#### SOURCE MATERIAL:
= = = = = = =

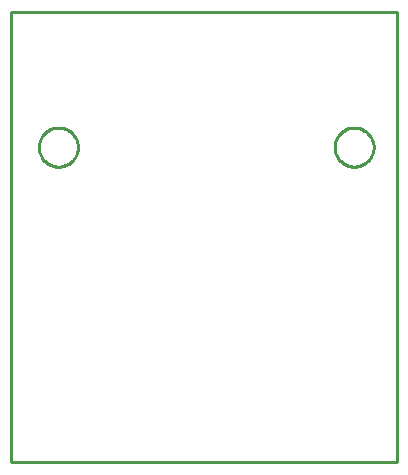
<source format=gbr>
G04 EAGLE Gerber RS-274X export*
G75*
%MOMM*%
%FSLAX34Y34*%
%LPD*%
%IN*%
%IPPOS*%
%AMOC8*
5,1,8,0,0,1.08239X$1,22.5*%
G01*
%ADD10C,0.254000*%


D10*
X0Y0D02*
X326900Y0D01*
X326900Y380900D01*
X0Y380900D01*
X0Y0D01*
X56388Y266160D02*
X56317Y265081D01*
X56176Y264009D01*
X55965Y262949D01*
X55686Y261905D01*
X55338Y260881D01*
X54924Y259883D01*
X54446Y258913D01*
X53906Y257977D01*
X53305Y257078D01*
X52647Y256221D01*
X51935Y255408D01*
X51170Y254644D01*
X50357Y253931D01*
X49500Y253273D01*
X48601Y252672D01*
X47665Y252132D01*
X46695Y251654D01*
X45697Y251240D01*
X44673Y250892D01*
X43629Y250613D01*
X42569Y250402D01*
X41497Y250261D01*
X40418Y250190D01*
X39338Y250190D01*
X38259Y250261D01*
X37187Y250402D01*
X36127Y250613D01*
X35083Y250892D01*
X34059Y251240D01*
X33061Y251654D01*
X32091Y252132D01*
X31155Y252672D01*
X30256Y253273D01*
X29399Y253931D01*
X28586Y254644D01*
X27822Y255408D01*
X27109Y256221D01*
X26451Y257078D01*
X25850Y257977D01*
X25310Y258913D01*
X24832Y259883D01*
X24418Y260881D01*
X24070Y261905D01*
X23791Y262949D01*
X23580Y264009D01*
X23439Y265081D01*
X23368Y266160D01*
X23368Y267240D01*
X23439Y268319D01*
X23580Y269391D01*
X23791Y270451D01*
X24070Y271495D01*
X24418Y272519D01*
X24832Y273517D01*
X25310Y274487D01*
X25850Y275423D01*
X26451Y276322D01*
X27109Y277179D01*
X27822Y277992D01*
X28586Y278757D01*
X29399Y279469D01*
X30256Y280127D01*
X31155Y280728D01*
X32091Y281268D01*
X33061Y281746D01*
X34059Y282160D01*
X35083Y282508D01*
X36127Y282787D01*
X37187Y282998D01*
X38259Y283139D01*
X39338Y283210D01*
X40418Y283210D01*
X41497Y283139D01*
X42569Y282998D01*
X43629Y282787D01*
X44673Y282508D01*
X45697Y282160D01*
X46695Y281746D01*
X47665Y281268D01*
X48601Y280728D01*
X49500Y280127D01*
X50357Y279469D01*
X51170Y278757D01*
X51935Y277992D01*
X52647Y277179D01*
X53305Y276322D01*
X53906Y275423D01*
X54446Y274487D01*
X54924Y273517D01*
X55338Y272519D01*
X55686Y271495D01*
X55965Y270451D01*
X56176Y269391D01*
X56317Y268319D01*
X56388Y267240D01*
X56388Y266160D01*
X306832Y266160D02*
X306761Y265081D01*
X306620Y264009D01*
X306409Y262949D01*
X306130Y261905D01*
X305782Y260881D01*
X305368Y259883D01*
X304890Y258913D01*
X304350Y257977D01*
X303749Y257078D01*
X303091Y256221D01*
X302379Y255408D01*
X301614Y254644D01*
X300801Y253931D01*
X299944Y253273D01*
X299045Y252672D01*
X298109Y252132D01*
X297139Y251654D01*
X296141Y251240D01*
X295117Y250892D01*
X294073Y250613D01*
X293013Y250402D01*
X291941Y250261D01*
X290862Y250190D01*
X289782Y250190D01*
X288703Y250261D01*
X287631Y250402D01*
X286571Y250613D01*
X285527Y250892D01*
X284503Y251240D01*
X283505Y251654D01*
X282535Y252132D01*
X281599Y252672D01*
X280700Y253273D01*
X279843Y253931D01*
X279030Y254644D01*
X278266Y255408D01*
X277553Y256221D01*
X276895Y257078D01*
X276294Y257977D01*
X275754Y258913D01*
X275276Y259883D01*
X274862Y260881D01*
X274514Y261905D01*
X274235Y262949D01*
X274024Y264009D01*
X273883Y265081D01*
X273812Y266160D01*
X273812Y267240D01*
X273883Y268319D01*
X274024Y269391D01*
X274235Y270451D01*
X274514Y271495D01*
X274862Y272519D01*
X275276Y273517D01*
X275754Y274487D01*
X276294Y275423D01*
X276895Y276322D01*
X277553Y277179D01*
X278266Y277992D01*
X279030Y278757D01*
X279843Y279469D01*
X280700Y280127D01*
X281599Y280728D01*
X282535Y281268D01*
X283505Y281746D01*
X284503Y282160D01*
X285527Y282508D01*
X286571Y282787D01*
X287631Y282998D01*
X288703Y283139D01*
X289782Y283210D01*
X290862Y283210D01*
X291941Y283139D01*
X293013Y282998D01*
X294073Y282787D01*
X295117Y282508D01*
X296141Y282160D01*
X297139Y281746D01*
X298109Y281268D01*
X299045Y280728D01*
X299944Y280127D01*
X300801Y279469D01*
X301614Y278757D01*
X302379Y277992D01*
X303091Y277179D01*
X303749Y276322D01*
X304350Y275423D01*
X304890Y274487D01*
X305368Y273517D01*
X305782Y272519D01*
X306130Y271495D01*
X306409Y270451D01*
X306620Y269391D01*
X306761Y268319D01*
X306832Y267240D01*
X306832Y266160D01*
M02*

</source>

= = = = = = =

#### EXERCISE OBJECTIVE:
Your task is to retype, exactly and only, the lines from the one with "X287631Y282998D01*" through the final line above.

#### EXPECTED ANSWER:
X287631Y282998D01*
X288703Y283139D01*
X289782Y283210D01*
X290862Y283210D01*
X291941Y283139D01*
X293013Y282998D01*
X294073Y282787D01*
X295117Y282508D01*
X296141Y282160D01*
X297139Y281746D01*
X298109Y281268D01*
X299045Y280728D01*
X299944Y280127D01*
X300801Y279469D01*
X301614Y278757D01*
X302379Y277992D01*
X303091Y277179D01*
X303749Y276322D01*
X304350Y275423D01*
X304890Y274487D01*
X305368Y273517D01*
X305782Y272519D01*
X306130Y271495D01*
X306409Y270451D01*
X306620Y269391D01*
X306761Y268319D01*
X306832Y267240D01*
X306832Y266160D01*
M02*

</source>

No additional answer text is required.